SOURCE TEXT:
**********
Actual algorithm for Euler problem 37

Euler37Alg.py

from itertools import chain

def rtrunc_primes():
    """Generate a set of all right-truncatable primes"""
    rprimes = [[2, 3, 5, 7]]      # Seed with 1-digit primes
    rdigits = [1, 3, 7, 9]      # Only possible digits after first digit

    n = 2
    while rprimes[n-2]:         # Continue as long as we have found a prime in the previous n
        nprimes = [p for base in rprimes[n-2] for p in [10*base+d for d in rdigits ] if is_prime (p)]
        rprimes.append(nprimes)
        n += 1
    return {p for p in chain.from_iterable(rprimes)}

def ltrunc_primes():
    """Generate a set of all left-truncatable primes"""
    lprimes = [[2, 3, 5, 7]]      # Seed with 1-digit primes
    ldigits = range(1,10)      # Only possible digits after first digit

    n = 2
    factor = 1
    while lprimes[n-2]:         # Continue as long as we have found a prime in the previous n
        factor *= 10            # We need to stick the digits to the front, so mult with factor
        nprimes = [p for base in lprimes[n-2] for p in [base + l * factor for l in ldigits] if is_prime(p)]
        lprimes.append(nprimes)
**********
DATA EXCERPTS:

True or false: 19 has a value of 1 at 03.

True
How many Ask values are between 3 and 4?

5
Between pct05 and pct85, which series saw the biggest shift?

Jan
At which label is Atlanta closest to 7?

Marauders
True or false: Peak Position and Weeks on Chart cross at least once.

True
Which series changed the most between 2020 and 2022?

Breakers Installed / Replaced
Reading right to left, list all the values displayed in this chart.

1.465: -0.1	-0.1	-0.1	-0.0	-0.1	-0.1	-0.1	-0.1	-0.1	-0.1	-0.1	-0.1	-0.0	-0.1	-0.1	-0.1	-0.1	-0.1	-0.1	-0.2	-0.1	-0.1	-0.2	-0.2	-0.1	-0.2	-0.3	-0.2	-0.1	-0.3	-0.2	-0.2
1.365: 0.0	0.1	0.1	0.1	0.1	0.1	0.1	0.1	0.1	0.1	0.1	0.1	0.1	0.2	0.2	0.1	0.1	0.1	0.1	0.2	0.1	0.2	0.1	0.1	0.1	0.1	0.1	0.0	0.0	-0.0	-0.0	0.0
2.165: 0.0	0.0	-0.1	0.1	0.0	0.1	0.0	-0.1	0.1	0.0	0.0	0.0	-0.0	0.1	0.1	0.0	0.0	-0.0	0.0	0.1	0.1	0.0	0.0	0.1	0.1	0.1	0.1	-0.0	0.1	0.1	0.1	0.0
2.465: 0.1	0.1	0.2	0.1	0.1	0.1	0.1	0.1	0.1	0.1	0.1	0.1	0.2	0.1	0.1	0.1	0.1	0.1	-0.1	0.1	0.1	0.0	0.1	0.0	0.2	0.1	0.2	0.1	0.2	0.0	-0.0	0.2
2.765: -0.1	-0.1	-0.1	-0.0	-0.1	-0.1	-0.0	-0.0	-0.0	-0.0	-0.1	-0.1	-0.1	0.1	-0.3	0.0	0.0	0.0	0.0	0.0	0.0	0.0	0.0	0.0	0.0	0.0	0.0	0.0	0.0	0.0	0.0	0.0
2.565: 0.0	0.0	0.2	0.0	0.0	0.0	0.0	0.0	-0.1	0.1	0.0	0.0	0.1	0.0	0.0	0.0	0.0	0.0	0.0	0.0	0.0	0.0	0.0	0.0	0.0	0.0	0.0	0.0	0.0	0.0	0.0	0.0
**********
PROMPT 1:
In the Euler problem 37 code, answer each of these:
(a) Which digits are listed in rdigits?
(b) What does ldigits hold?
(c) In ltrunc_primes, what number is factor multiplied by on each pass of the loop?
PROMPT 2: Resume the Euler problem 37 code after its last line shown.

TASK RESULT 1:
(a) 1, 3, 7 and 9
(b) range(1,10)
(c) 10

TASK RESULT 2:
        n += 1
    return {p for p in chain.from_iterable(lprimes)}


rtrunc_primes = rtrunc_primes()
ltrunc_primes = ltrunc_primes()

tprimes = sorted(list(rtrunc_primes & ltrunc_primes))
print "Truncatable primes: ", tprimes
print "Sum minus 1-digit primes: ", sum(tprimes[4:])
print "Number of truncatable primes: ", len(tprimes)

Guess list comprehensions could make these easier to read. Or shorter at least

Nprimes.append ( [ 10*base+p for p in rdigits if is_prime (base*10+r)])
or
Nprimes.append ( [ p for p in [10*base+d for d in rdigits ] if is_prime (p)])

Could this actually work?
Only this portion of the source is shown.